Tuesday, November 2, 2010

Collection Report Oct 20, 2010

October 20th at Bay View beach in Saco, Maine brought a long-lost sight.
Sandpipers and their overlord
Which brought a smile to my face on a very chilly morning. When you spend each week scouring the world for the ugly, it's all the more crucial to notice the beautiful. Sometimes -- no, especially -- in places you least expect it.
Someone's collection of found art
Because we all know there's plenty of ugly to go around.

...

Hmm...

I was just about to do the fancy segue. You know -- first show a few pretty pictures, and then hit folks with the ugly; insert obligatory shots of trash on the beach, tug at heartstrings, yada yada yada. Then it occurred to me, this one time I don't want to do that. That's so predictable. There are plenty of other pages on the Flotsam Diaries choc-a-bloc with depressing imagery. So many. Today as I write this, the sun is just rising over the treetops. Our home is bathed in a golden glow, and the branches outside that aren't yet bare are aflame with their last hurrah of color -- coppers and rusts and vermillions.
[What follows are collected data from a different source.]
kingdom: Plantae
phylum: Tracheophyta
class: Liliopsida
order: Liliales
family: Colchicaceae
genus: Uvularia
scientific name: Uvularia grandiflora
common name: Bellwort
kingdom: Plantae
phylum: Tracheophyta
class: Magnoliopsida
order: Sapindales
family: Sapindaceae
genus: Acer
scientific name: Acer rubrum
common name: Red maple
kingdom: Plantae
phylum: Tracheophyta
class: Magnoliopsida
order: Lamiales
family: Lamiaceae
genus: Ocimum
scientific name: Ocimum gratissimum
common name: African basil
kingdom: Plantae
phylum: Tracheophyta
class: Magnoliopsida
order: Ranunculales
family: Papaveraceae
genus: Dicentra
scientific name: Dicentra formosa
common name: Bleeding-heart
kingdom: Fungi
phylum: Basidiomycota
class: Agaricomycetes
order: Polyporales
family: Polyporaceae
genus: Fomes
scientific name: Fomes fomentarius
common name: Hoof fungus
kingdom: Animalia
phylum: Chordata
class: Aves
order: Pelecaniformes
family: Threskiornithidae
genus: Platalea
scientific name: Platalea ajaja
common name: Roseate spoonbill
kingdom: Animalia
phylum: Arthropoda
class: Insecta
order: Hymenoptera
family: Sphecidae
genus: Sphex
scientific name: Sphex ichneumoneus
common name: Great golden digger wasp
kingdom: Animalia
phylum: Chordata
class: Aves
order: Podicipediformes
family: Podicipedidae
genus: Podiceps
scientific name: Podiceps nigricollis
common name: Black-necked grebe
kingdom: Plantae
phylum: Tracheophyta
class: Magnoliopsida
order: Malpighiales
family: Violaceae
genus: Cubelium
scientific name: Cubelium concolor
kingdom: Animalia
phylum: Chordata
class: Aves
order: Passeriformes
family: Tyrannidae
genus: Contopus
This one collection report, my heart isn't into the ugly.

But this is still a collection report; so I'll at least post what I found. If briefly.

Zone N, 77 finds:
  • Building materials: 16 (fencing, asphalt chunks, brick bits, roofing tile bits)
  • Foam/Styrofoam: 10
  • Fishing misc.: 5 (shotgun shell wadding, bits of lobster trap coating, trap bumper)
  • Food-related plastics: 4
  • Food-related metal/glass: 1 (scrap of aluminum can)
  • Non-food/unknown plastics: 11
  • Cigarette filters/plastics: 23 (14 local + 9 "floaters")
  • Paper/wood: 1
  • Misc./unique: 6 (glove, chunk of wax, furniture fitting, gum, 2 bits rotted shoe leather)
Zone S, 43 finds:
  • Building materials: 17 (mostly fence slats and bits of asphalt)
  • Foam/Styrofoam: 11
  • Fishing misc.: 5 (lobster trap feeder plate, bit of rope, shotgun shell, 2 shell waddings)
  • Food-related plastics: 0
  • Food-related metal/glass: 1
  • Non-food/unknown plastics: 7
  • Cigarette filters/plastics: 0 (!!! a first)
  • Paper/wood: 1
  • Misc./unique: 1
All told, 120 more bits of trash to add to the list.

It's so easy to cross that line between caring about something and being consumed by it. I was a guy who saw trash on the beach, and now I'm a Flotsam Diarist. It's clear that we're creating a plastic world, and that tugs at me. But in my heart, I'm not an outraged activist. I've tried that suit on, and it doesn't fit. I'm a radical moderate, who just wants to leave the world better than he found it.

A parting picture.
Scoured sand
The winds of October have already begun to reclaim the beach and return it to the ocean. As they have since the dawn of time. Much of the loose top sand has already been scoured, leaving an older and harder layer exposed. Throughout the winter, the sand will move far offshore, one storm at a time, and the beach will sink and be scooped away. Then the tides of summer will again slowly deposit it back, one wave at a time.

This is a good world. We should keep it that way.